The comments made about Irving in Ron Poulton's book are particularly uncomplimentary and in regard to The
Telegram do not correlate with the obituary writer's view.
"One editor, who later became a trustee, described Irving as "an insignificant
newspaper man.'
He believed:
"John Ross Robertson's sons must have been a disappointment to him although he never said so.
Cully had his points, but he was just a playboy. Irving was neither liked nor admired. He did not have
much to do with the running of the newspaper....It was not that Irving was unintelligent. But he was
negligent and often without guile, and he lacked an incentive to use his gifts. Some masochistic streak
bedeviled him..."5
Barbara Lovatt recalls:
Aunt Barbara never even hinted that my uncle drank, but maybe she kept it to herself.
I think it would have been very painful for her to acknowledge it, especially as she was so fond of him and
cherished his memory. My mother never spoke negatively about her brother-in-law.
In fact, as a family, we were all very proud of both Barbara and Irving. We can only speculate.
After the 1916 operation and after Irving was discharged from the CEF, he spent a lot of time convalescing
at his summer cottage Auldearn, at Jackson's Point. In the years that followed recurrent episodes of ill
health occurred and were referred to by one commentator as "crises".

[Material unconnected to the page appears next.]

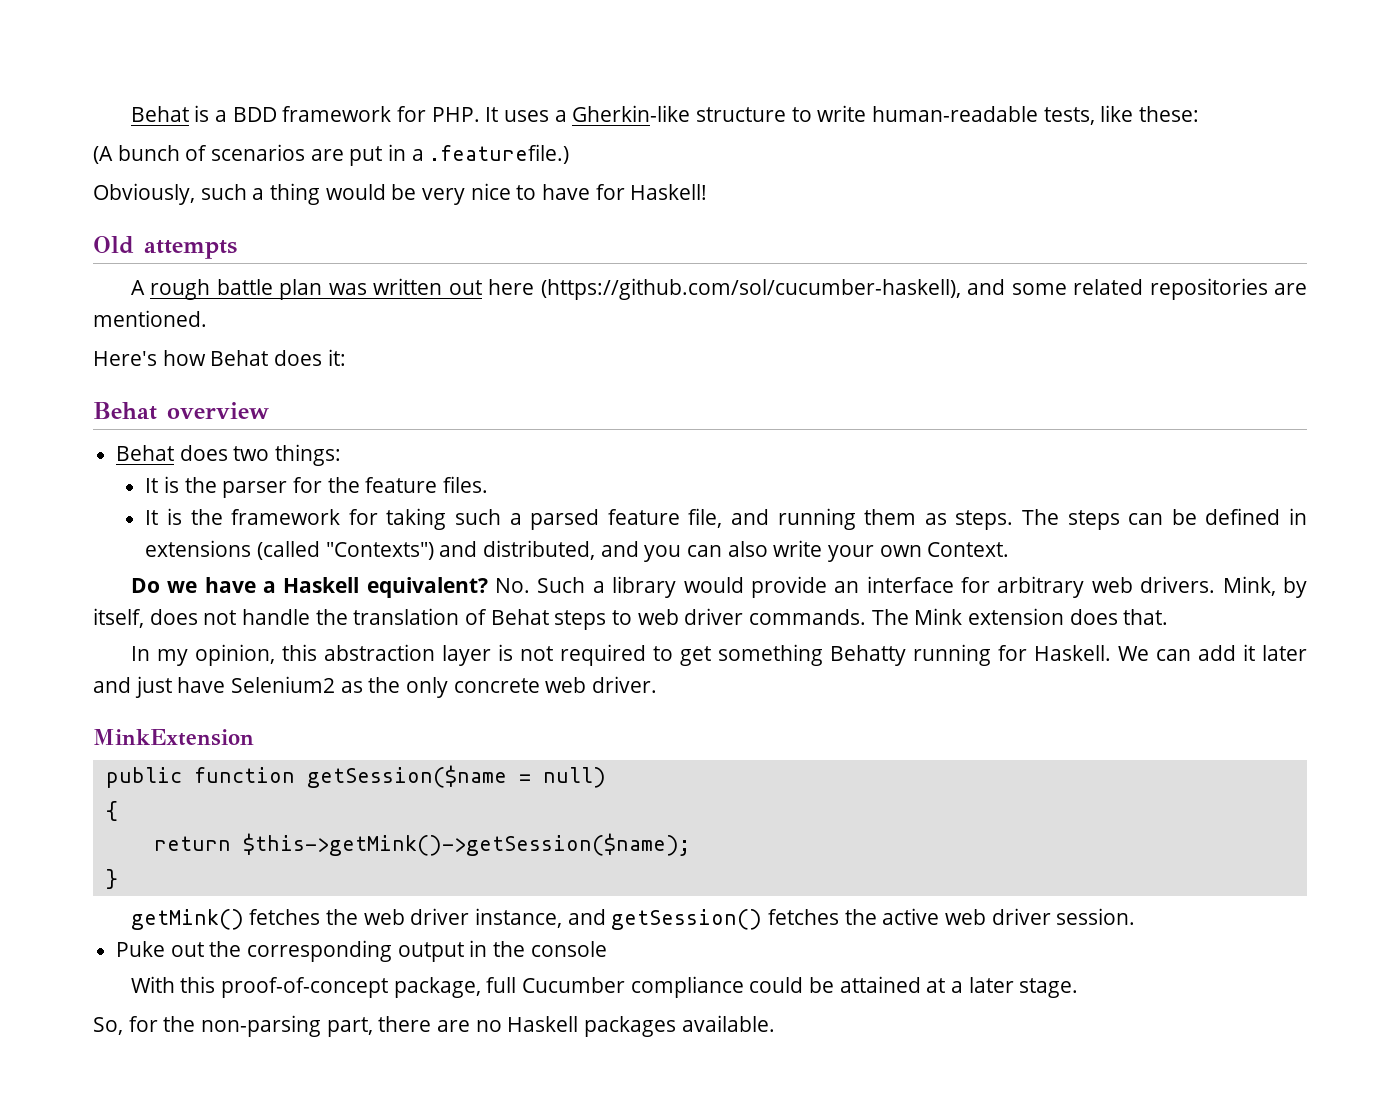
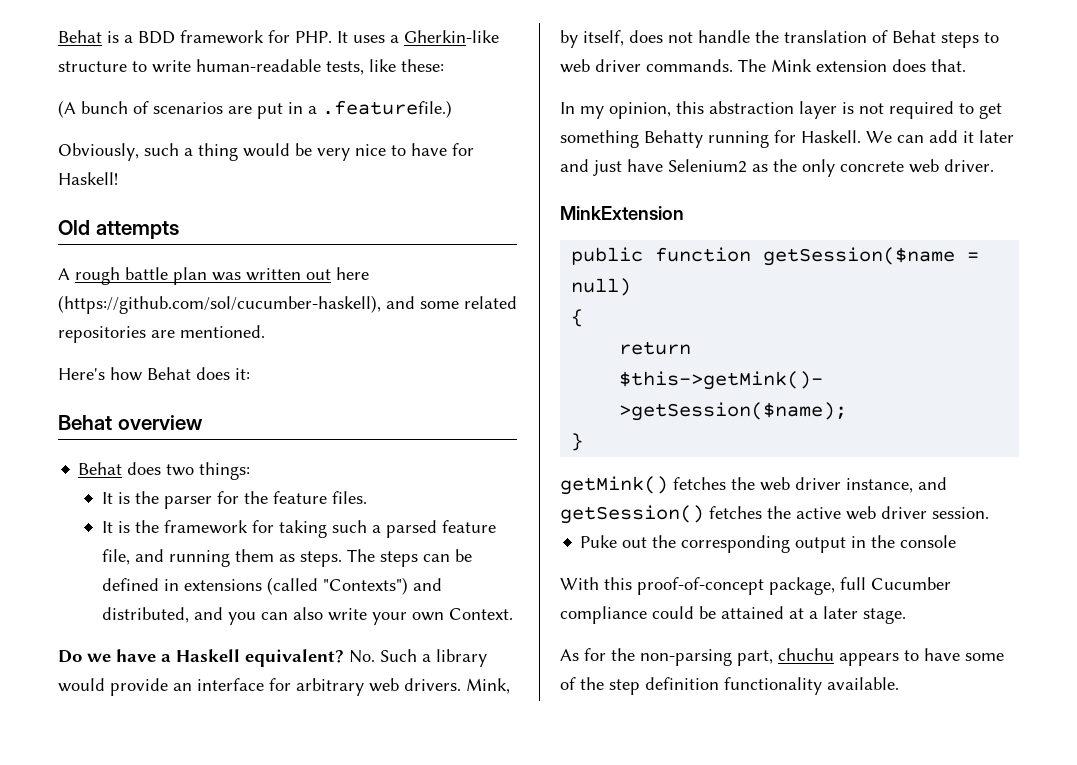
[93,1017,123,1035] So, -> [560,649,579,661] As
[378,1016,677,1037] there are no Haskell packages -> [778,648,1004,666] [560,677,822,695] chuchu appears to have some of the step definition functionality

Whilst it seems clear that chronic alcohol abuse was a factor in Irving's poor health, there seems to me
that other health issue(s) contributed. The illness alluded to in the letter to his cousin Kathleen when he
was 16 (see earlier), the intermittent crises on other occasions, and the unexplained illness in 1916
requiring surgery suggested to me the possibility of intermittent acute porphyria as an explanation. This rare
condition can present with random episodes of severe abdominal pain. Interestingly, this same thought occurred
independently to addiction specialist Dr Geoffrey Robinson after he had studied the accumulated material.
Perhaps the 1916 operation was an exploratory laparotomy, and if the above thesis is correct, the surgeon
would have not found an explanation for the pain. It is well recognised that alcohol excess may precipitate
porphyria crises.
After Irving died, the Hospital for Sick Children commissioned a portrait of the late chairman of the Board
of Trustees, and this hangs at HSC to this day.